Collection Overview
The Farmington Community Library's Heritage Collection provides access to resources of interest—in both print and digital formats— to individuals who wish to study local, county and state history and genealogy. The development of this Collection is done cooperatively by the Farmington Community Library, Farmington Historical Society, Farmington Genealogical Society, and other interested groups such as the Farmington Historical Commission and the Farmington Hills Historical Commission. These organizations recognize the need to preserve the record of our community's traditions and past.
This Collection is an inclusive resource collection of historical materials regarding Farmington and Farmington Hills. It is available to the public online via this site, and in the Heritage Room of the Main Library during normal library hours. This collection includes items that contribute to an understanding of the immediate geographical area. Photographs, atlases, manuscripts, diaries, biographies and an extensive information file (vertical file cabinet) are just a few of the items that may be useful to patrons doing historical or genealogical research. Additionally, selective resources on Oakland, Wayne, Macomb, Livingston, Washtenaw and other counties, as well as the state of Michigan are available to aid library users desiring to study the history of surrounding areas.
The need for an archival facility was recognized due to the large volume of historically valuable material collected or donated over the past years. And so in June 1999, an archive was established to preserve these important and often fragile items. With the help of many volunteers the material was carefully inventoried and placed in archival quality products suitable for long-term storage, preserved as reminders of earlier times and customs. The commitment to preserve historical material necessitates a non-circulating status for items in the collection. Whenever possible, duplicates of useful material will be obtained for the regular collection and circulated. The researcher will also find many additional resources for studying genealogy, history or heraldry in the Heritage Collection as well as in the general Reference collection of the library. For example, the Passenger and Immigration Lists Index and the Periodical Source Index (PERSI) will be found there.
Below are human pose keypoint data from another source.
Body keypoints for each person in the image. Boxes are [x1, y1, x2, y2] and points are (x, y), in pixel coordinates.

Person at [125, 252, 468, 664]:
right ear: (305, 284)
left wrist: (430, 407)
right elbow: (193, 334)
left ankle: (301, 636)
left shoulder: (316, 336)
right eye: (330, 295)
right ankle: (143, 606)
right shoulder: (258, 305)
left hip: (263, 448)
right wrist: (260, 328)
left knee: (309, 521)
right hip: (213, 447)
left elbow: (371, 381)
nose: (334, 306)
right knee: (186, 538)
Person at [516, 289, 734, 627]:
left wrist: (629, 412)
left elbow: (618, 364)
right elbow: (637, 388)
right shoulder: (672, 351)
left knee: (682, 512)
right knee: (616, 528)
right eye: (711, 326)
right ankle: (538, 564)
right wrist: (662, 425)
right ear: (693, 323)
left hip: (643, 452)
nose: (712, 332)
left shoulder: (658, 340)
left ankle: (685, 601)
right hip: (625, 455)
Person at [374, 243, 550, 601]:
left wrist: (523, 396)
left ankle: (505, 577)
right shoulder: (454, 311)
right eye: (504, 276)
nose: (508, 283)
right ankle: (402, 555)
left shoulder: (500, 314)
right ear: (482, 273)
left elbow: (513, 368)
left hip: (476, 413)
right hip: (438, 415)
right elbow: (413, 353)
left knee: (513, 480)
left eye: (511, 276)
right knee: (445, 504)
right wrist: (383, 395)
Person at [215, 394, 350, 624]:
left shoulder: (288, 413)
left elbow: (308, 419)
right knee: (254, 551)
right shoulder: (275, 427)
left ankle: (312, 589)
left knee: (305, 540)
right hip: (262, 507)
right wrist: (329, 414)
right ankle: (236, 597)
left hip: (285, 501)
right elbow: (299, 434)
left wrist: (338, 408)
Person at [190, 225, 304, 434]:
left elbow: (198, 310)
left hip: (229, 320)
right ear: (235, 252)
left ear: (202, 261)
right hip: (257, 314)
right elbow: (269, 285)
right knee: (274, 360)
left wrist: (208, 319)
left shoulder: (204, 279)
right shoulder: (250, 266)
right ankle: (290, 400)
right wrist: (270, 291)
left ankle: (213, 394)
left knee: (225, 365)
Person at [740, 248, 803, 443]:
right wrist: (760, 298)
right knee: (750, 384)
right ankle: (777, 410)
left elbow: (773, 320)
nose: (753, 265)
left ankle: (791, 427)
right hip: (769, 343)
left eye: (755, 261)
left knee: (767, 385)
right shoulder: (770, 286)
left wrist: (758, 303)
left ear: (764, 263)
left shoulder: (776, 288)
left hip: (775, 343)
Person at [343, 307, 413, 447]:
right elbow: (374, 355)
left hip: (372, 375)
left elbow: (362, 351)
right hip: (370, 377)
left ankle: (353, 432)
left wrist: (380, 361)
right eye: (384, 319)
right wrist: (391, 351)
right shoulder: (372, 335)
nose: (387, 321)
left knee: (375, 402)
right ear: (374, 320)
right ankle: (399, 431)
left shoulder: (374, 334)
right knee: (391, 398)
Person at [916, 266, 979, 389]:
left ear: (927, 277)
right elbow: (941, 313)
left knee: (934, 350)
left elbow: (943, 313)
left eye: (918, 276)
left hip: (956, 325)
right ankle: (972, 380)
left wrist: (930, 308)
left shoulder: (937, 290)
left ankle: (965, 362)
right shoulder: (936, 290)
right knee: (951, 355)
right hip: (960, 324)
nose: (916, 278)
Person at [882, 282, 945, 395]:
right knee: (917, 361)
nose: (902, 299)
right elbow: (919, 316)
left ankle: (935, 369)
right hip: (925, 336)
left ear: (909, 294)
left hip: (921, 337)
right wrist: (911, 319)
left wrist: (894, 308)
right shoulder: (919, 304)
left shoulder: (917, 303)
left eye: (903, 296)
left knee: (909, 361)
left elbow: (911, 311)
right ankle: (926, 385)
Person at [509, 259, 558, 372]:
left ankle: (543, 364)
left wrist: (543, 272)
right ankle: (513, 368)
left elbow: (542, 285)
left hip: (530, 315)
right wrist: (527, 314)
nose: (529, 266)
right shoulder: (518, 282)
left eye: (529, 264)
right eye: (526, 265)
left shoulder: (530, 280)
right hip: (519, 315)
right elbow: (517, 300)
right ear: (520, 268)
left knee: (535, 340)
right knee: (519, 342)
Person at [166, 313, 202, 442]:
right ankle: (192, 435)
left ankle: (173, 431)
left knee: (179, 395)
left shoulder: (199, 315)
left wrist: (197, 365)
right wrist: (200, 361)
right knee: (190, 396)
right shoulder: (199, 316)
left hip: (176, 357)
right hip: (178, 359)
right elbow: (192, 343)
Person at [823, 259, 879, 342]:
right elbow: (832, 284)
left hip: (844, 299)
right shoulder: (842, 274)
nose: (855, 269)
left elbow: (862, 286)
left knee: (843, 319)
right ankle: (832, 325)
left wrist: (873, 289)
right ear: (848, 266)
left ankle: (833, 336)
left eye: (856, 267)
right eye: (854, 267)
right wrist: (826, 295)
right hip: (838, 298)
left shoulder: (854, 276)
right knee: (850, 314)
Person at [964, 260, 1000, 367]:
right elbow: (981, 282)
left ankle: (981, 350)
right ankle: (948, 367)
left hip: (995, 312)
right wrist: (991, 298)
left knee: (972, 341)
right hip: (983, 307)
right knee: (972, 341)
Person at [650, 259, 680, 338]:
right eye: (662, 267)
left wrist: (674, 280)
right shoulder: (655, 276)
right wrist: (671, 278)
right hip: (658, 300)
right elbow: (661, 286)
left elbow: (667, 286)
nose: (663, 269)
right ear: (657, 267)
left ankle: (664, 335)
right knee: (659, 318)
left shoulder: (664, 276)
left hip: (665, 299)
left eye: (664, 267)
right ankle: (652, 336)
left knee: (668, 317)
In 2004, under the sponsorship of the Farmington Friends of the Library, the first phase of an extensive Digitization Project was begun to provide online access to important parts of the collection, including issues of the Farmington Enterprise / Observer-Eccentric / Observer from 1889 through June 19, 2003. We received copyright permission from the newspaper. In addition, approximately twenty monographs were digitized. Most of the monographs were published by the Farmington Hills Historical Commission. Three hundred photographs were selected from the approximate 1,500 photographs and over 7,300 items in subject file folders: commencement mementos, cemetery histories, deeds, military commissions, and tax ledgers. This first phase was completed in January, 2005.
Since 2005, the Heritage Room Volunteers have embarked upon an ongoing project to digitize historical photographs, local histories, local phone directories, and many other resources of interest, making them available on this Web site for the community's use. These resources are accessible from the Digitized Collection Menu selection found at the top and bottom of this page.
A second phase of the Project was undertaken in 2012, again under the sponsorship of the Farmington Friends of the Library, encompassing digitization of the Farmington Observer from the latter half of June, 2003 to the present. These issues are also searchable using the Digitized Collections Menu selection.
The Heritage Room Volunteers— a cadre of knowledgeable, dedicated volunteers—have continued to digitize numerous print resources which are also available under the Digitized Collection Menu selection found at the top and bottom of this page.